Heat pumps provide a consistent temperature to heat your home during wintertime and can be used as an A.C. unit to provide cool air during warm seasons. It has a reversing valve that transfers heat from outside to your home.
A heat strip is an electric heating element that can only warm the cold air as it passes over the heat strip coils.
Heat pumps are generally affordable compared to other heating systems when it comes to cost. But ductwork needs to be already installed in your house, or you will be forced to spare a few more coins to install it. They are also cheap to run.
Electric heat strips are quite expensive to run and can cause your energy bills to be much higher than usual.
A heat pump is effective during milder climates, but they are not that effective when the average temperature falls below 40 degrees Fahrenheit. Why? A heat pump does not generate heat but generally transfers heat from one place to another.
An electric heat strip is pretty effective during these colder seasons. It works well when defrosting the air in your home.
Technically, no technician will be able to tell you how long your heating system will last. Also, the lifespan of your heating system will greatly depend on how you maintain your heating system.
But on average, a heat pump will last for more than ten years and not later than 15 years, interesting, right? I mean, you have ten years of nothing but warm temperatures during winter and cool air during summer.
The lifespan of a heat strip will also depend on how you maintain it but on average, heat strips will last ten years or more.
Frequently Asked Questions About Heat Strip Vs. Heat Pump
So many people ask questions about heat pumps vs. heat strips, and I know you have a few questions as well. Here are some examples of the frequently asked questions;
Do heat strips come on automatically with a heat pump?
So, your heat pump should include electric heat strips, so most heat pumps have them. When the heat pump breaks down, they are used as emergency heat and cannot keep your home warm.
With the emergency heat running, the outdoor unit is locked, and then heat is provided by the electric heat strips only.
Why does a heat pump have heat strips?
They are there for emergency use. They help the heat pumps increase the temperature of the air being pulled out by the unit.
In addition to this heating method, heat pumps use heat strips coils as an auxiliary heating source if the unit cannot convert the outside air as quickly as possible.
Do all heat pumps have heat strips?
No. Not all heat pump systems are equipped with an electric heat strip component. But keep in mind that most heat pumps do have electric heat strips.

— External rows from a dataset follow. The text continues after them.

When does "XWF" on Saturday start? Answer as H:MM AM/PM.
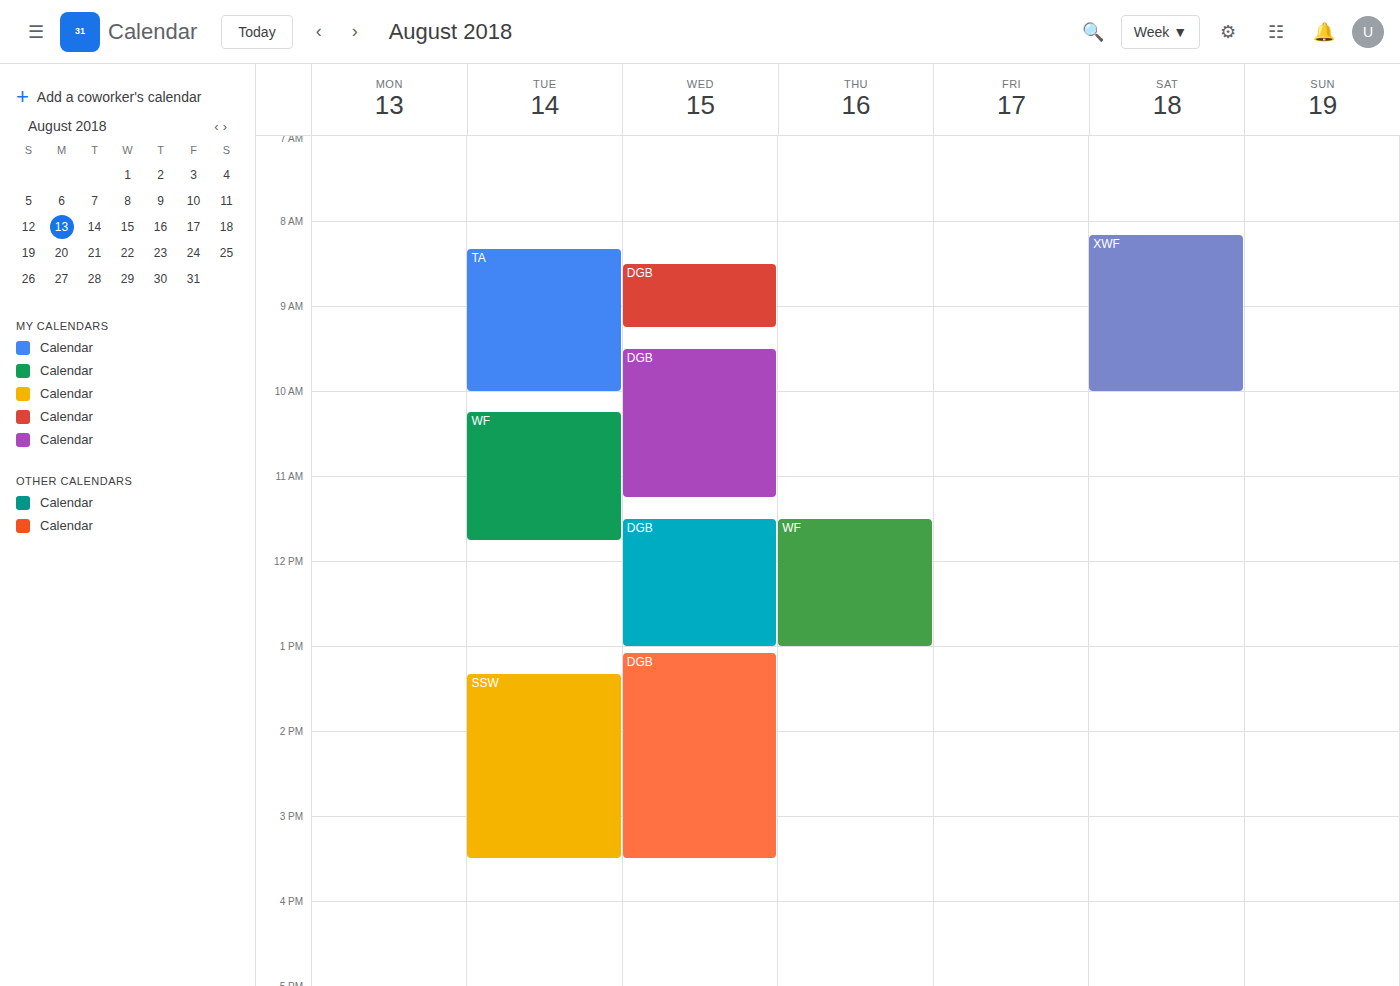
8:10 AM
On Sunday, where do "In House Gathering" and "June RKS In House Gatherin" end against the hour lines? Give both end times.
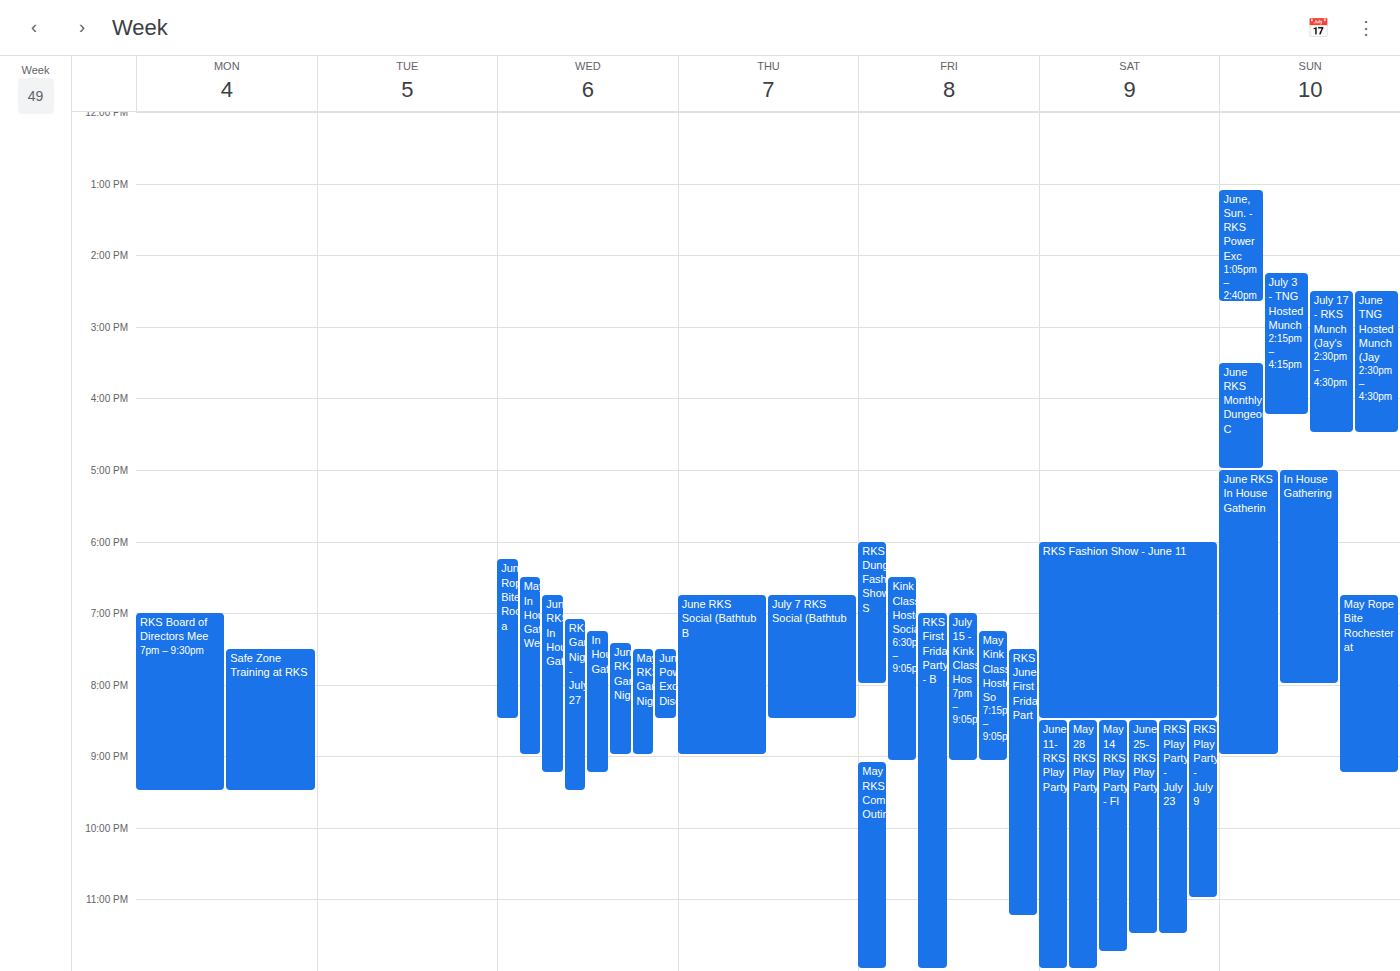
"In House Gathering": 8:00 PM, exactly on the 8 PM line. "June RKS In House Gatherin": 9:00 PM, exactly on the 9 PM line.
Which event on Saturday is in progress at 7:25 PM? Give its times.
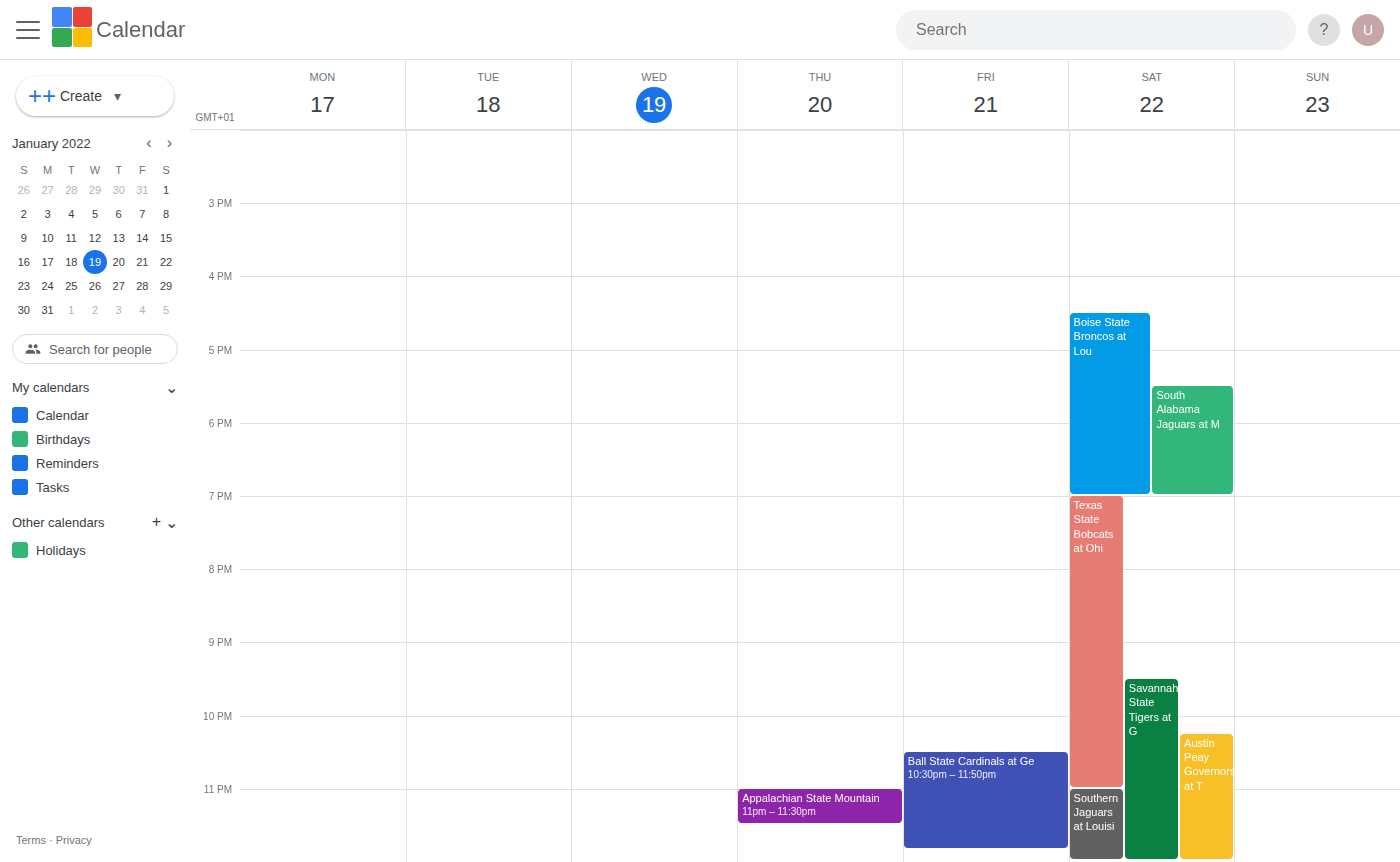
"Texas State Bobcats at Ohi", 7:00 PM to 11:00 PM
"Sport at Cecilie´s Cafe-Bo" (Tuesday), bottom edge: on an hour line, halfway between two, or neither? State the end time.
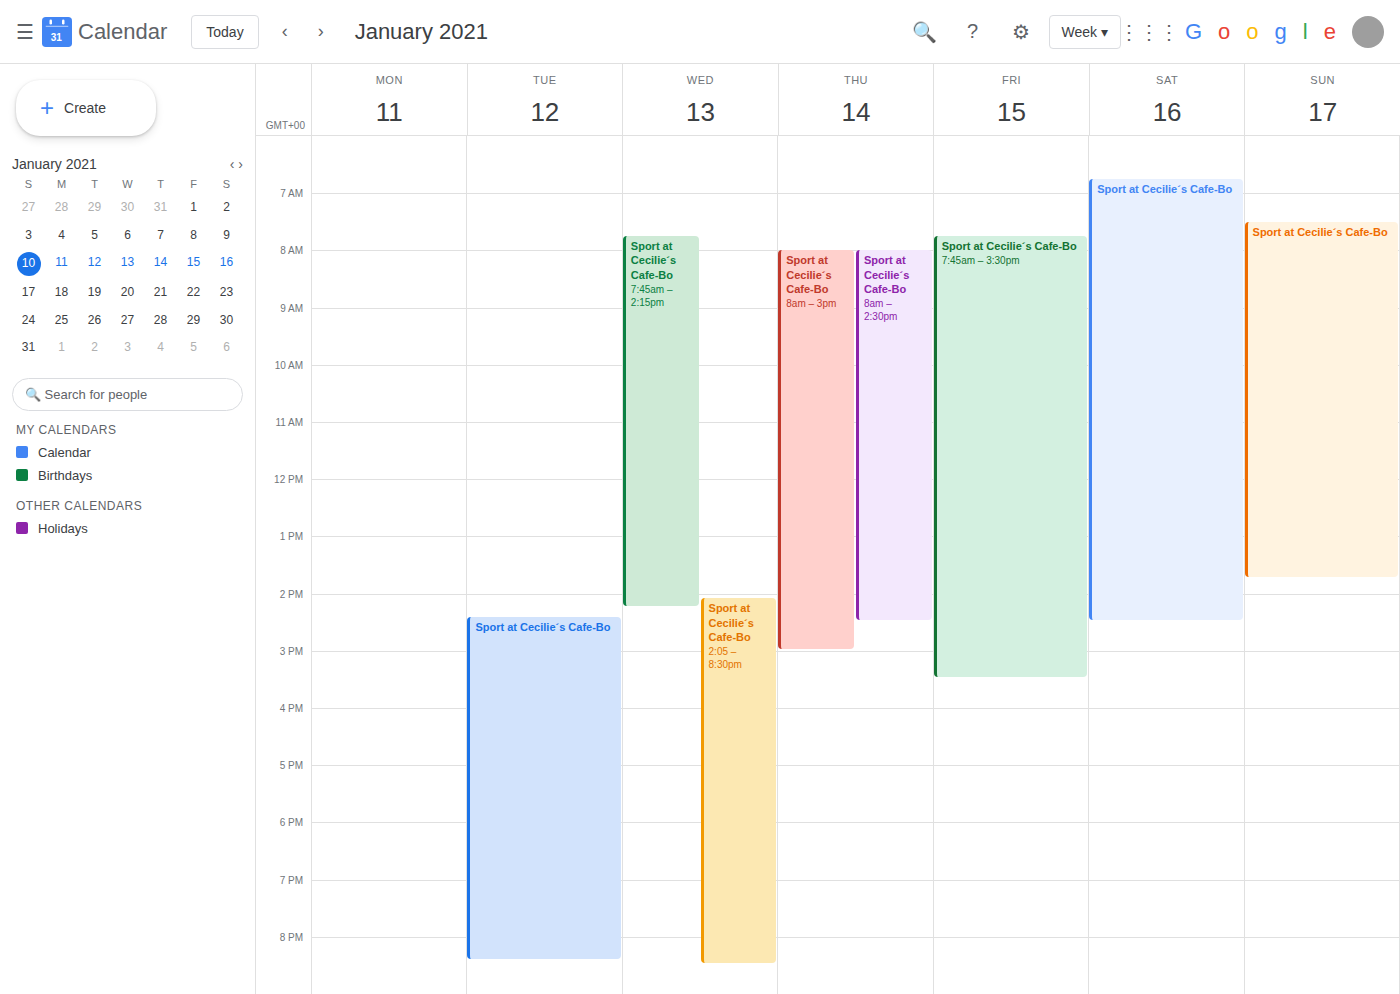
8:25 PM -- neither: 25 minutes below the 8 PM line and 35 minutes above the 9 PM line.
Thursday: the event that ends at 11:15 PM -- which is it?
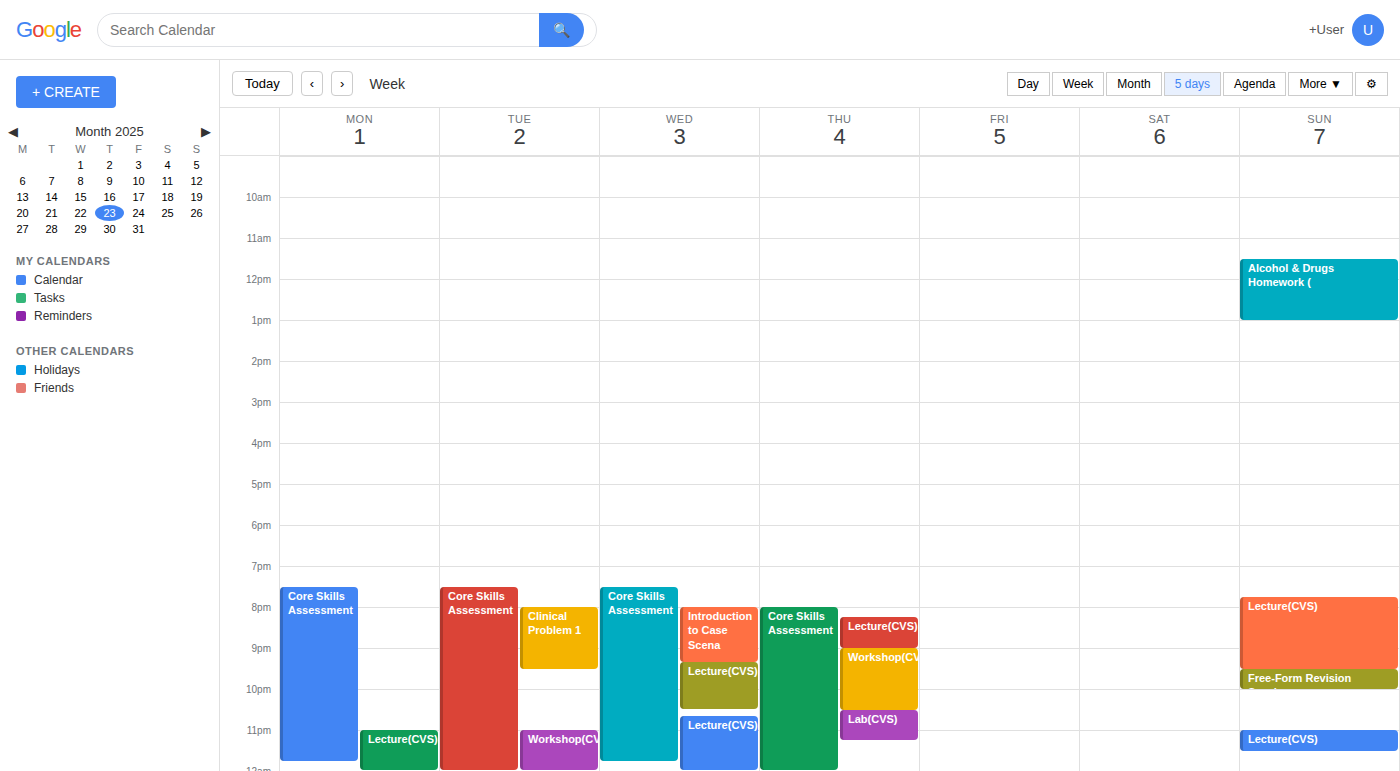
"Lab(CVS)"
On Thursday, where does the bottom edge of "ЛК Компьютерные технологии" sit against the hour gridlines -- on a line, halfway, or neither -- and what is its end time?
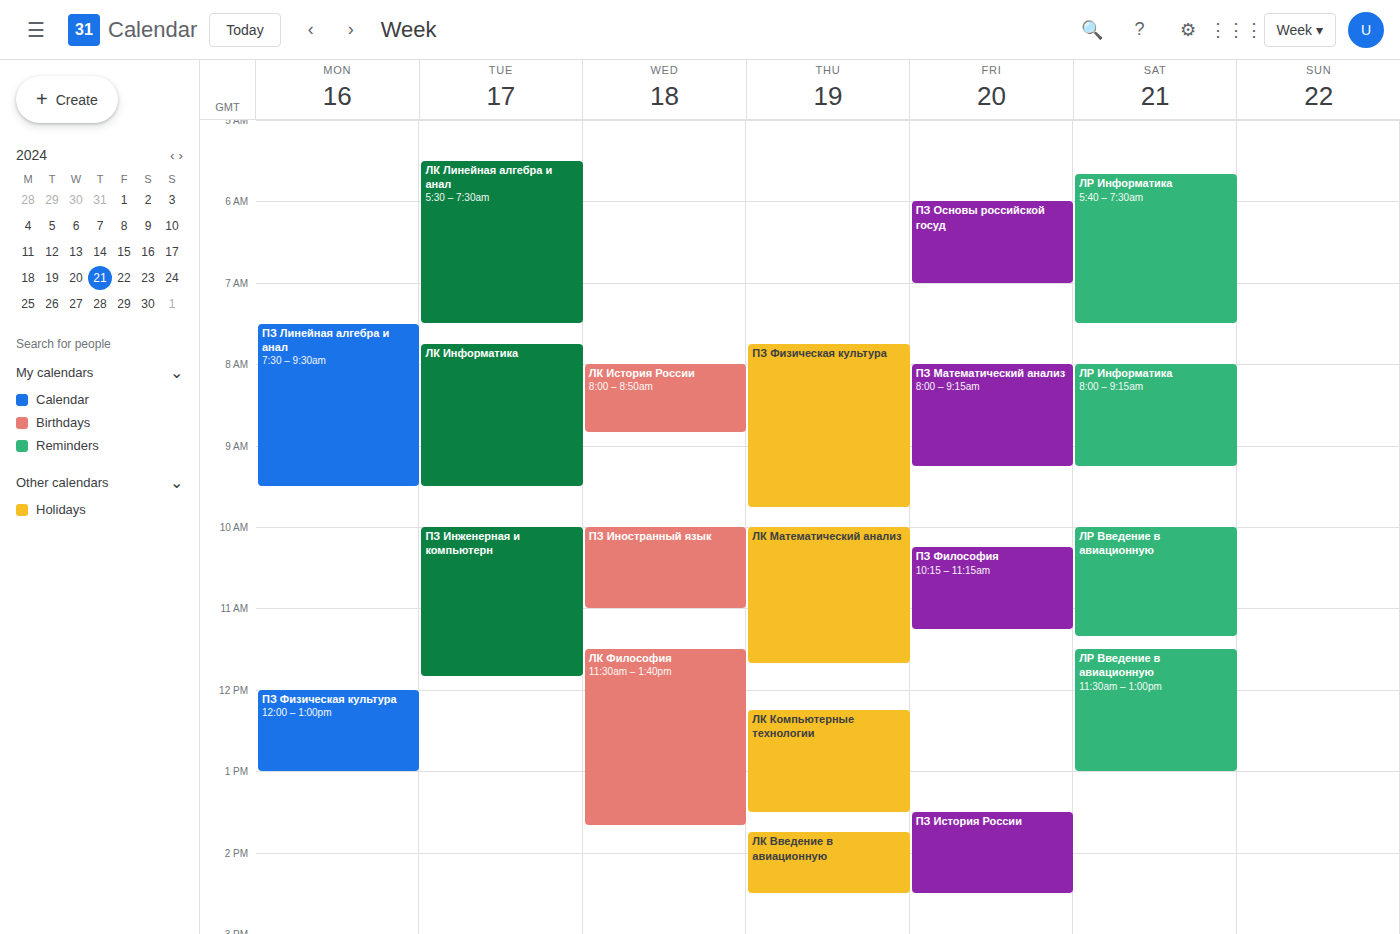
13:30 -- halfway between the 13:00 and 14:00 lines.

It is beneficial to have them so that your heat pump fan blows air across the heat strips, and they can distribute that heat out across the room of your house.
Which is better, heat pump or heat strips?
A lot has been said between the two heating systems, and I know you also have one you are opting for.
A heat pump is better than a heat strip despite the drawbacks. Why? A heat pump is more efficient than a heat strip, and the fact that you can supplement it with a heat strip kit blows my mind more.
So you are still covered even when the weather is freezing, and you are worried your heat pump may break down.
On the other hand, an electric heat strip also outdoes a heat pump as it works flawlessly in areas where the temperatures are way below average; something a heat pump cannot perform fully.
The Bottom Line
These two heating systems are the industry go-to for residential use, especially if you do not live in a no sunshine State.
So, as we prepare for the winter season, do not freeze out to death, yet you can install a heating system in your home and enjoy the warm temperatures.
Install an electric heat strip if;
- You live in a freezing environment as heat strips perform best in areas where the weather is freezing.
- You want something that will not take much of your time when installing it.
- You are looking for a cost-effective heating system.
Install an electric heat pump if;
- You are looking for a low-budget heating system.
- You live in an area where the temperatures are not extremely cold.
- You want something safe to use and easy to maintain simultaneously.